Deutsche Energiekonzerne haben es derzeit besonders schwer. Dafür sorgt einerseits der Atomausstieg des Landes, andererseits das neue Gesetz für erneuerbare Energien, das für diese eine ordentliche Förderung zulasten der herkömmlichen Energien bringt. Das bekommt unter anderen auch der schwedische Energiekonzern Vattenfall zu spüren, der in Deutschland einige Atomkraftwerke betreibt. Für die Stilllegung der Meiler schlugen sich bereits 400 Millionen Euro an Rückstellungen auf die Bilanz.

In Österreich zieht der Energieversorger Verbund Konsequenzen. Das Gaskraftwerk im steirischen Mellach sowie die beiden Anlagen in Frankreich - Pont-Sur-Sambre und Toul - werden 2015 eingemottet. Das Ölkraftwerk Neudorf/Werndorf II wird im Dezember geschlossen. Das Steinkohlekraftwerk Dürnrohr soll - vorbehaltlich einer Entscheidung des deutschen Netzbetreibers Tennet für eine mögliche Inanspruchnahme als Kaltreserve - im kommenden Jahr geschlossen werden. Die Wertpapierexperten von der Erste Group senkten diese Woche das Kursziel des heimischen Energieversorgers Verbund von 12,5 auf 12,3 Euro.

Auch der deutsche Energiekonzern RWE will aufgrund von Gewinneinbrüchen weitere Kraftwerke stilllegen, hat jedoch bereits im vergangenen Jahr Anlagen mit einer Leistung von mehr als 12.600 Megawatt eingemottet.

Was passiert, wenn die Ökostromförderung wegfällt, zeigte sich vor kurzem in Spanien. Beim Energiekonzern Iberdrola ging der Nettogewinn im ersten Halbjahr um 13 Prozent zurück, nachdem die Subventionen für erneuerbare Energien gekürzt wurden.

Doch auch Atomstrom wird punktuell noch subventioniert. Die staatlichen Beihilfen für Betreiber von Kernkraftwerken werden auf 35 Milliarden Euro pro Jahr geschätzt. Und so konnte der französische Energiekonzern EDF seinen Gewinn im ersten Halbjahr stärker steigern als erwartet. Umstritten ist dabei jedoch unter anderem das von EDF betriebene englische Atomkraftwerk Hinkley Point. Geplant ist, dass EDF für jede Megawattstunde Strom über 35 Jahre einen garantierten Betrag von 92,50 Pfund lukriert - fast das Doppelte des Marktpreises.
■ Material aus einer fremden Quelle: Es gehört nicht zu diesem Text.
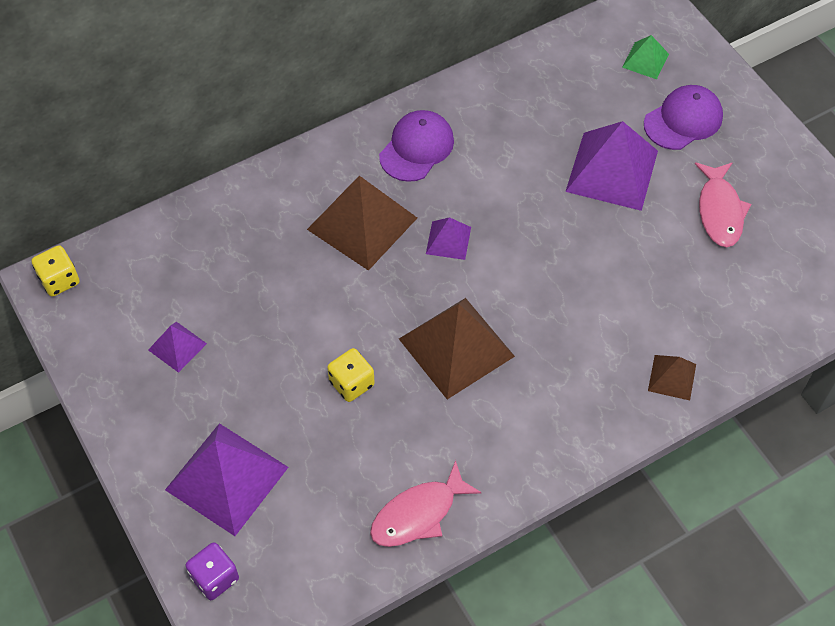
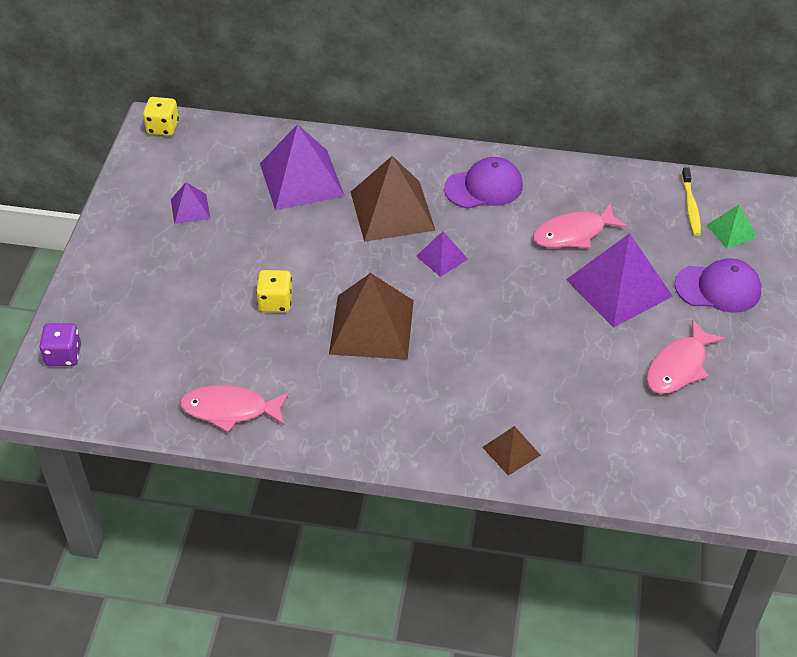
camera: 40 degrees right, 10 degrees down
purple pyramid [165,423,289,536] -> purple pyramid moved to [260,124,344,210]
none -> pink fish [533,203,628,248]
none -> yellow toothbrush [682,167,701,236]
Die EU-Kommission hat ein Verfahren eröffnet, weil sie bezweifelt, dass die geplanten Maßnahmen mit einem gemeinsamen Markt vereinbar seien.

All diese Fälle zeigen noch ein weiteres großes Problem auf: In Europa fehlt eine gemeinsame Strategie zur Energiepolitik. Denn derzeit treibt jeder Staat sozusagen sein eigenes Ding - und das, obwohl die europäischen Staaten in Sachen Energie längst untrennbar miteinander verbunden sind. Wenn etwa in Norddeutschland ein Kraftwerk temporär vom Netz genommen wird, kann es in Westösterreich zu einem Engpass kommen.

Dabei wird man darauf achten müssen, wer was produziert. So machen etwa Windräder in der stürmischen Nordsee durchaus Sinn, während in der spanischen Wüste eher Solarzellen angebracht sind. Letztlich werden bei aller Aufrüstung auf dem Gebiet der erneuerbaren Energien die herkömmlichen vorerst unverzichtbar bleiben. Denn Wind und Sonne leisten an dunklen windstillen Tagen nur einen Bruchteil des nationalen Bedarfs. Dem Verbund wiederum macht heuer der niedrige Wasserstand vieler Flüsse zu schaffen, was im Halbjahr mit einem Gewinnrückgang um 16 Millionen Euro zu Buche schlug.

Auch das Leitungsnetz muss europaweit optimiert und erneuert werden. Derzeit ist es schwierig, auf den veralteten Trassen etwa von Norddeutschland nach Süditalien den Strom zu liefern. Die Erneuerung ist alles andere als leicht. Einerseits steht die Bevölkerung dem Bau neuer Stromnetze skeptisch gegenüber, andererseits stellt sich die Frage, wer dafür zahlen soll. Energiekonzerne oder der Staat?

Die Industrieverbände von Deutschland und Frankreich haben jedenfalls erst im Juli wieder für eine gemeinsame europäische Energiepolitik plädiert. Eine Politik, die wohl auch im Interesse der Energieriesen sein wird, die zurzeit heftig am Schrumpfen sind.